The family, once one of the largest landlords on the East Coast, sold thousands of apartments to finance its purchase of the tower in 2007 and has borrowed extensively for other purchases. They are walking away from a Brooklyn hotel once considered central to their plans for an office hub. From other properties, they are extracting cash, including tens of millions in borrowed funds from the recently acquired former New York Times building. What’s more, their partner in the Fifth Avenue building, Vornado Realty Trust, headed by Steve Roth, has stood aside, allowing the Kushners to pursue financing on their own.
And while it may seem that Kushner has billions in other real estate holdings, the truth is that many of these sites are little more than the kind of naming deals that his father-in-law often arranges.
One Brooklyn development site purchased in 2014 for about $75 million and heralded by the real estate press as “Jared Kushner’s big Gowanus project”—so-named for the canal it abuts—is in fact barely owned by the Kushners at all. SL Green Realty Corp., their partner in the endeavor, owns 95 percent of it, according to a regulatory filing. The remaining 5 percent is split between the Kushners, and LIVWRK, another developer.

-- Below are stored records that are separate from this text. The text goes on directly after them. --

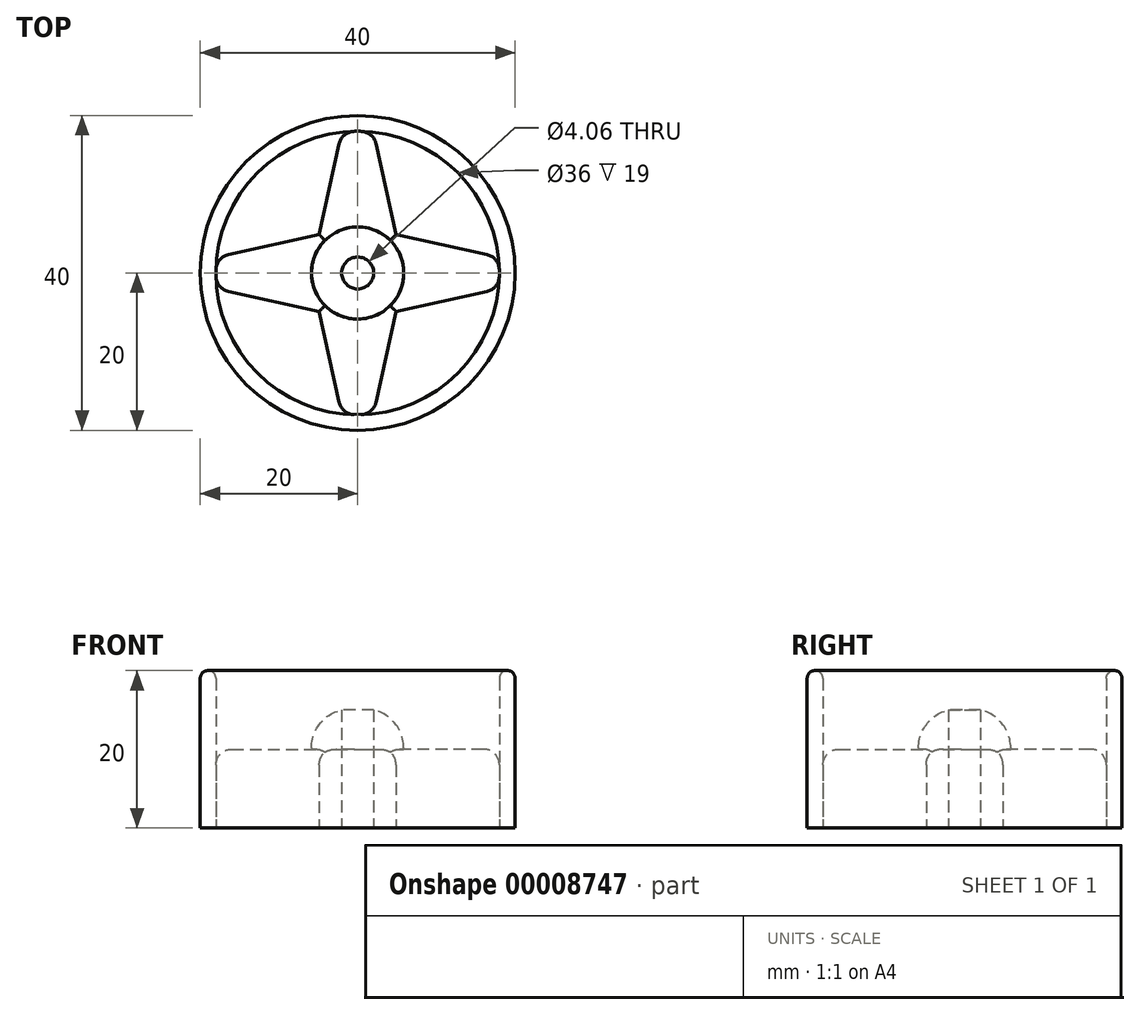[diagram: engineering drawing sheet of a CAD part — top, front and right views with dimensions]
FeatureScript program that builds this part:
annotation { "Feature Type Name" : "Feature", "Feature Type Description" : "" }
export const myFeature = defineFeature(function(context is Context, id is Id, definition is map)
    precondition{}
    {
        {
            var Q0;
            Q0=qCreatedBy(makeId("Top.planeOp"),FACE);
            var sketch = newSketch(context, id + "F0", { "sketchPlane" : qUnion([Q0])});
            skCircle(sketch, "E0", {"center": v(0, 0) * mm, "radius": 20 * mm});
            skCircle(sketch, "E1.0", {"center": v(0, 0) * mm, "radius": 18 * mm});
            skCircle(sketch, "E2", {"center": v(0, 0) * mm, "radius": 5.86 * mm});
            skCircle(sketch, "E3", {"center": v(0, 0) * mm, "radius": 2.03 * mm});
            skLineSegment(sketch, "E4", {"start": v(-2.03, 17.89) * mm, "end": v(-4.88, 4.88) * mm});
            skLineSegment(sketch, "E5", {"start": v(-17.89, 2.03) * mm, "end": v(-4.88, 4.88) * mm});
            skLineSegment(sketch, "E6.0.MirrorCS", {"start": v(-17.89, -2.03) * mm, "end": v(-4.88, -4.88) * mm});
            skLineSegment(sketch, "E7.0.MirrorCS", {"start": v(17.89, 2.03) * mm, "end": v(4.88, 4.88) * mm});
            skLineSegment(sketch, "E8.0.MirrorCS", {"start": v(17.89, -2.03) * mm, "end": v(4.88, -4.88) * mm});
            skLineSegment(sketch, "E9.0.MirrorCS", {"start": v(2.03, 17.89) * mm, "end": v(4.88, 4.88) * mm});
            skLineSegment(sketch, "E10.0.MirrorCS", {"start": v(-2.03, -17.89) * mm, "end": v(-4.88, -4.88) * mm});
            skLineSegment(sketch, "E11.0.MirrorCS", {"start": v(2.03, -17.89) * mm, "end": v(4.88, -4.88) * mm});
            skPoint(sketch, "E12.start.orphan", {"position": v(0, 18) * mm});
            skPoint(sketch, "E13.orphan", {"position": v(-2, 5.5) * mm});
            skPoint(sketch, "E14.orphan", {"position": v(-5.5, 2) * mm});
            skPoint(sketch, "E15.start.orphan", {"position": v(-5.86, 0) * mm});
            skSolve(sketch);
        }
        {
            var Q0;
            Q0=makeQuery(id+"F0.imprint","IMPRINT",FACE,{"disambiguationData":[TD([[makeQuery(id+"F0.imprint","IMPRINT",EDGE,{"derivedFrom":sQuery(id+"F0.wireOp",EDGE,"E0")}),1.0]])]});
            extrude(context, id + "F1", {"entities" : qUnion([Q0]), "depth" : 20 * mm});
        }
        {
            var Q0;
            Q0=makeQuery(id+"F0.imprint","IMPRINT",FACE,{"disambiguationData":[TD([[makeQuery(id+"F0.imprint","IMPRINT",EDGE,{"derivedFrom":sQuery(id+"F0.wireOp",EDGE,"E2")}),-1.0]])]});
            extrude(context, id + "F2", {"entities" : qUnion([Q0]), "depth" : 10 * mm});
        }
        {
            var Q0;
            Q0=makeQuery(id+"F0.imprint","IMPRINT",FACE,{"disambiguationData":[TD([[makeQuery(id+"F0.imprint","IMPRINT",EDGE,{"derivedFrom":sQuery(id+"F0.wireOp",EDGE,"E2")}),1.0]])]});
            extrude(context, id + "F3", {"entities" : qUnion([Q0]), "operationType" : NewBodyOperationType.ADD, "depth" : 15 * mm});
        }
        {
            var Q0;
            Q0=makeQuery(id+"F2.opExtrude","CAP_EDGE",EDGE,{"disambiguationData":[OSD([sQuery(id+"F0.wireOp",EDGE,"E4")])],"isStart":false});
            var Q1;
            Q1=makeQuery(id+"F2.opExtrude","CAP_EDGE",EDGE,{"disambiguationData":[OSD([sQuery(id+"F0.wireOp",EDGE,"E5")])],"isStart":false});
            var Q2;
            Q2=makeQuery(id+"F2.opExtrude","CAP_EDGE",EDGE,{"disambiguationData":[OSD([sQuery(id+"F0.wireOp",EDGE,"E6.0.MirrorCS")])],"isStart":false});
            var Q3;
            Q3=makeQuery(id+"F2.opExtrude","CAP_EDGE",EDGE,{"disambiguationData":[OSD([sQuery(id+"F0.wireOp",EDGE,"E10.0.MirrorCS")])],"isStart":false});
            var Q4;
            Q4=makeQuery(id+"F2.opExtrude","CAP_EDGE",EDGE,{"disambiguationData":[OSD([sQuery(id+"F0.wireOp",EDGE,"E11.0.MirrorCS")])],"isStart":false});
            var Q5;
            Q5=makeQuery(id+"F2.opExtrude","CAP_EDGE",EDGE,{"disambiguationData":[OSD([sQuery(id+"F0.wireOp",EDGE,"E8.0.MirrorCS")])],"isStart":false});
            var Q6;
            Q6=makeQuery(id+"F2.opExtrude","CAP_EDGE",EDGE,{"disambiguationData":[OSD([sQuery(id+"F0.wireOp",EDGE,"E7.0.MirrorCS")])],"isStart":false});
            var Q7;
            Q7=makeQuery(id+"F2.opExtrude","CAP_EDGE",EDGE,{"disambiguationData":[OSD([sQuery(id+"F0.wireOp",EDGE,"E9.0.MirrorCS")])],"isStart":false});
            fillet(context, id + "F4", {"entities" : qUnion([Q0, Q1, Q2, Q3, Q4, Q5, Q6, Q7]), "radius" : 2 * mm, "allowEdgeOverflow" : false});
        }
        {
            var Q0;
            Q0=makeQuery(id+"F3.opExtrude","CAP_EDGE",EDGE,{"disambiguationData":[OSD([sQuery(id+"F0.wireOp",EDGE,"E2")])],"isStart":false});
            fillet(context, id + "F5", {"entities" : qUnion([Q0]), "radius" : 5 * mm, "tangentPropagation" : true, "allowEdgeOverflow" : false});
        }
        {
            var Q0;
            Q0=makeQuery(id+"F1.opExtrude","CAP_FACE",FACE,{"disambiguationData":[OSD([sQuery(id+"F0.wireOp",EDGE,"E0"),sQuery(id+"F0.wireOp",EDGE,"E1.0"),sQuery(id+"F0.wireOp",EDGE,"aa337d1e-bd78-4951-a328-375c114ad06f.0"),sQuery(id+"F0.wireOp",EDGE,"7219519c-3e05-4d61-9cbf-932767d396e7.0"),sQuery(id+"F0.wireOp",EDGE,"E4"),sQuery(id+"F0.wireOp",EDGE,"E5")])],"isStart":false});
            fillet(context, id + "F6", {"entities" : qUnion([Q0]), "radius" : 1 * mm, "allowEdgeOverflow" : false});
        }
        {
            var Q0;
            Q0=makeQuery(id+"F4.opFillet","BLEND_EDGE",EDGE,{"blendedFrom":[makeQuery(id+"F2.opExtrude","CAP_EDGE",EDGE,{"disambiguationData":[OSD([sQuery(id+"F0.wireOp",EDGE,"E11.0.MirrorCS")])],"isStart":false}),makeQuery(id+"F1.opExtrude","SWEPT_FACE",FACE,{"disambiguationData":[OSD([sQuery(id+"F0.wireOp",EDGE,"E1.0")])]})],"blendedInto":[makeQuery(id+"F1.opExtrude","SWEPT_FACE",FACE,{"disambiguationData":[OSD([sQuery(id+"F0.wireOp",EDGE,"E1.0")])]})]});
            var Q1;
            Q1=makeQuery(id+"F4.opFillet","BLEND_EDGE",EDGE,{"blendedFrom":[makeQuery(id+"F2.opExtrude","CAP_EDGE",EDGE,{"disambiguationData":[OSD([sQuery(id+"F0.wireOp",EDGE,"E10.0.MirrorCS")])],"isStart":false}),makeQuery(id+"F1.opExtrude","SWEPT_FACE",FACE,{"disambiguationData":[OSD([sQuery(id+"F0.wireOp",EDGE,"E1.0")])]})],"blendedInto":[makeQuery(id+"F1.opExtrude","SWEPT_FACE",FACE,{"disambiguationData":[OSD([sQuery(id+"F0.wireOp",EDGE,"E1.0")])]})]});
            var Q2;
            Q2=makeQuery(id+"F2.opExtrude","SWEPT_EDGE",EDGE,{"disambiguationData":[OSD([sQuery(id+"F0.wireOp",EDGE,"E1.0"),sQuery(id+"F0.wireOp",EDGE,"E11.0.MirrorCS")])]});
            var Q3;
            Q3=makeQuery(id+"F2.opExtrude","SWEPT_EDGE",EDGE,{"disambiguationData":[OSD([sQuery(id+"F0.wireOp",EDGE,"E1.0"),sQuery(id+"F0.wireOp",EDGE,"E10.0.MirrorCS")])]});
            fillet(context, id + "F7", {"entities" : qUnion([Q0, Q1, Q2, Q3]), "radius" : 2 * mm, "tangentPropagation" : true, "allowEdgeOverflow" : false});
        }
        {
            var Q0;
            Q0=makeQuery(id+"F2.opExtrude","SWEPT_EDGE",EDGE,{"disambiguationData":[OSD([sQuery(id+"F0.wireOp",EDGE,"E1.0"),sQuery(id+"F0.wireOp",EDGE,"E8.0.MirrorCS")])]});
            var Q1;
            Q1=makeQuery(id+"F4.opFillet","BLEND_EDGE",EDGE,{"blendedFrom":[makeQuery(id+"F2.opExtrude","CAP_EDGE",EDGE,{"disambiguationData":[OSD([sQuery(id+"F0.wireOp",EDGE,"E8.0.MirrorCS")])],"isStart":false}),makeQuery(id+"F1.opExtrude","SWEPT_FACE",FACE,{"disambiguationData":[OSD([sQuery(id+"F0.wireOp",EDGE,"E1.0")])]})],"blendedInto":[makeQuery(id+"F1.opExtrude","SWEPT_FACE",FACE,{"disambiguationData":[OSD([sQuery(id+"F0.wireOp",EDGE,"E1.0")])]})]});
            var Q2;
            Q2=makeQuery(id+"F4.opFillet","BLEND_EDGE",EDGE,{"blendedFrom":[makeQuery(id+"F2.opExtrude","CAP_EDGE",EDGE,{"disambiguationData":[OSD([sQuery(id+"F0.wireOp",EDGE,"E7.0.MirrorCS")])],"isStart":false}),makeQuery(id+"F1.opExtrude","SWEPT_FACE",FACE,{"disambiguationData":[OSD([sQuery(id+"F0.wireOp",EDGE,"E1.0")])]})],"blendedInto":[makeQuery(id+"F1.opExtrude","SWEPT_FACE",FACE,{"disambiguationData":[OSD([sQuery(id+"F0.wireOp",EDGE,"E1.0")])]})]});
            var Q3;
            Q3=makeQuery(id+"F2.opExtrude","SWEPT_EDGE",EDGE,{"disambiguationData":[OSD([sQuery(id+"F0.wireOp",EDGE,"E1.0"),sQuery(id+"F0.wireOp",EDGE,"E7.0.MirrorCS")])]});
            var Q4;
            Q4=makeQuery(id+"F2.opExtrude","SWEPT_EDGE",EDGE,{"disambiguationData":[OSD([sQuery(id+"F0.wireOp",EDGE,"E1.0"),sQuery(id+"F0.wireOp",EDGE,"E6.0.MirrorCS")])]});
            var Q5;
            Q5=makeQuery(id+"F4.opFillet","BLEND_EDGE",EDGE,{"blendedFrom":[makeQuery(id+"F2.opExtrude","CAP_EDGE",EDGE,{"disambiguationData":[OSD([sQuery(id+"F0.wireOp",EDGE,"E6.0.MirrorCS")])],"isStart":false}),makeQuery(id+"F1.opExtrude","SWEPT_FACE",FACE,{"disambiguationData":[OSD([sQuery(id+"F0.wireOp",EDGE,"E1.0")])]})],"blendedInto":[makeQuery(id+"F1.opExtrude","SWEPT_FACE",FACE,{"disambiguationData":[OSD([sQuery(id+"F0.wireOp",EDGE,"E1.0")])]})]});
            var Q6;
            Q6=makeQuery(id+"F4.opFillet","BLEND_EDGE",EDGE,{"blendedFrom":[makeQuery(id+"F2.opExtrude","CAP_EDGE",EDGE,{"disambiguationData":[OSD([sQuery(id+"F0.wireOp",EDGE,"E5")])],"isStart":false}),makeQuery(id+"F1.opExtrude","SWEPT_FACE",FACE,{"disambiguationData":[OSD([sQuery(id+"F0.wireOp",EDGE,"E1.0")])]})],"blendedInto":[makeQuery(id+"F1.opExtrude","SWEPT_FACE",FACE,{"disambiguationData":[OSD([sQuery(id+"F0.wireOp",EDGE,"E1.0")])]})]});
            var Q7;
            Q7=makeQuery(id+"F2.opExtrude","SWEPT_EDGE",EDGE,{"disambiguationData":[OSD([sQuery(id+"F0.wireOp",EDGE,"E1.0"),sQuery(id+"F0.wireOp",EDGE,"E5")])]});
            var Q8;
            Q8=makeQuery(id+"F2.opExtrude","SWEPT_EDGE",EDGE,{"disambiguationData":[OSD([sQuery(id+"F0.wireOp",EDGE,"E1.0"),sQuery(id+"F0.wireOp",EDGE,"E4")])]});
            var Q9;
            Q9=makeQuery(id+"F4.opFillet","BLEND_EDGE",EDGE,{"blendedFrom":[makeQuery(id+"F2.opExtrude","CAP_EDGE",EDGE,{"disambiguationData":[OSD([sQuery(id+"F0.wireOp",EDGE,"E4")])],"isStart":false}),makeQuery(id+"F1.opExtrude","SWEPT_FACE",FACE,{"disambiguationData":[OSD([sQuery(id+"F0.wireOp",EDGE,"E1.0")])]})],"blendedInto":[makeQuery(id+"F1.opExtrude","SWEPT_FACE",FACE,{"disambiguationData":[OSD([sQuery(id+"F0.wireOp",EDGE,"E1.0")])]})]});
            var Q10;
            Q10=makeQuery(id+"F2.opExtrude","SWEPT_EDGE",EDGE,{"disambiguationData":[OSD([sQuery(id+"F0.wireOp",EDGE,"E1.0"),sQuery(id+"F0.wireOp",EDGE,"E9.0.MirrorCS")])]});
            var Q11;
            Q11=makeQuery(id+"F4.opFillet","BLEND_EDGE",EDGE,{"blendedFrom":[makeQuery(id+"F2.opExtrude","CAP_EDGE",EDGE,{"disambiguationData":[OSD([sQuery(id+"F0.wireOp",EDGE,"E9.0.MirrorCS")])],"isStart":false}),makeQuery(id+"F1.opExtrude","SWEPT_FACE",FACE,{"disambiguationData":[OSD([sQuery(id+"F0.wireOp",EDGE,"E1.0")])]})],"blendedInto":[makeQuery(id+"F1.opExtrude","SWEPT_FACE",FACE,{"disambiguationData":[OSD([sQuery(id+"F0.wireOp",EDGE,"E1.0")])]})]});
            fillet(context, id + "F8", {"entities" : qUnion([Q0, Q1, Q2, Q3, Q4, Q5, Q6, Q7, Q8, Q9, Q10, Q11]), "radius" : 2 * mm, "tangentPropagation" : true, "allowEdgeOverflow" : false});
        }
    });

The Kushner Group has already bailed from other deals and sold its remaining ownership in some buildings. But none of it seems enough to plug the hole at the center of the operation.
While Kushner, like Donald Trump Jr. and Paul Manafort, is dismissive of the June 2016 Trump Tower meeting with representatives of the Russian government, Trump’s son-in-law may have had a simpler reason to talk with the Russian representatives than the American adoption of Russian orphans that Trump offered as an excuse for the meeting. That reason is called “money.”
Federal investigators are examining Kushner’s finances and business dealings, along with those of other Trump associates, as they probe possible collusion between the Kremlin and the Trump campaign. Kushner has already testified twice before closed congressional committees and denies mixing family business with his official role.
After all, the June meeting was the only time Kusher had a chat with Russian representatives.
Federal investigators know that Kushner met with then-Russian Ambassador Sergey Kislyak in Trump Tower last December and later met with Sergey Gorkov, head of the Kremlin-controlled VEB bank in two meetings that he didn’t, at first, disclose publicly or on his application for his national-security clearance.
Representatives of VEB bank indicated that Kushner wasn’t in these meetings to secure a political deal for Donald Trump. They say he was there in an effort to secure a deal for his own real estate firm. And for once, that may be true.